A revised view of the minimum requirements for substance

 

This greater ESMA involvement in setting uniform standards for management companies and MiFID firms across the EU led, over time, to an increase in the level of substance and time commitments in the context of new ManCo applications during 2018 and 2019. It was then acknowledged that the model of designating two persons to undertake the six managerial functions would not be sufficient to meet the increased substance requirements for new management companies. In late 2018, it was typical of the CBI to assign 660 days across six managerial functions for new ManCos with significant assets under management. And, in a number of other cases, a lot more substance was required depending on the nature, scale and complexity of the ManCo business model.

 

Once the wave of Brexit applications was over, the CBI was keen to ensure that there was not an uneven playing field in terms of substance requirements between existing SMICs and ManCos and those recently approved ManCos who had been subjected to higher levels of substance and time commitments as part of their licence approval process.

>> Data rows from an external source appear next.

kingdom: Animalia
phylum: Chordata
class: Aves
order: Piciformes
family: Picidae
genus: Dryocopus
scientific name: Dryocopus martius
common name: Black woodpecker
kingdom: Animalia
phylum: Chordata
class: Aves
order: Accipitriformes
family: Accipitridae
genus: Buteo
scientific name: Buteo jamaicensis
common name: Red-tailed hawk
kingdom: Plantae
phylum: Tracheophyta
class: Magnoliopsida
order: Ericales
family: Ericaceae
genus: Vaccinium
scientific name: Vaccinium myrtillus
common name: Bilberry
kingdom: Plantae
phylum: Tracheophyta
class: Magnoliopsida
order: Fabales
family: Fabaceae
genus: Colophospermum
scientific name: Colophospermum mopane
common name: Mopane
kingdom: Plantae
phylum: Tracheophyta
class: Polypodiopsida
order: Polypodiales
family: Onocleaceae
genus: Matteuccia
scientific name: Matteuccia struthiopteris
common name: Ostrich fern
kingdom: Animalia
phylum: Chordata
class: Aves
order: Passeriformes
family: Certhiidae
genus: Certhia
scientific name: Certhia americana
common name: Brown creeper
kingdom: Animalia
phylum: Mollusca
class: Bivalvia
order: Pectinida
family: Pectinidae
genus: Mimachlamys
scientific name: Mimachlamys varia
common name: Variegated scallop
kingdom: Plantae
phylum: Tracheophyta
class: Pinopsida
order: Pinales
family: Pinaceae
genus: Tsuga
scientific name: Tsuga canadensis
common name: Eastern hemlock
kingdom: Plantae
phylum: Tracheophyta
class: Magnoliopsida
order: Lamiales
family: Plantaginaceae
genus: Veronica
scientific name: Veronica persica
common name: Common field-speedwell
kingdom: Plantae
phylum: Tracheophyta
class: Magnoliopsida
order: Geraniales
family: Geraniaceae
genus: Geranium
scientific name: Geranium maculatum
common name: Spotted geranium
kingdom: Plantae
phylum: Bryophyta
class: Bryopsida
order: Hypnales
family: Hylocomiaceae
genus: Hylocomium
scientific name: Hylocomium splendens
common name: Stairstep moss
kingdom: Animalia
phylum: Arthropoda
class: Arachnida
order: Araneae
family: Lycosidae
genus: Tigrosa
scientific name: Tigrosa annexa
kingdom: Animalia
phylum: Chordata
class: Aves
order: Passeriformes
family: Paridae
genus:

A further CP86 thematic review was commenced in the summer of 2019 via the issuance of surveys in order to assess the typical level of substance and time commitments within existing SMICs and ManCos. This was on the understanding that there would be no appetite, from a regulatory perspective, for having significant differences around substance and time commitments between existing SMICs and ManCos on the one hand, and new ManCos on the other.

 

This CP86 thematic review is still ongoing and the industry is expected to receive the findings from the CBI during 2020.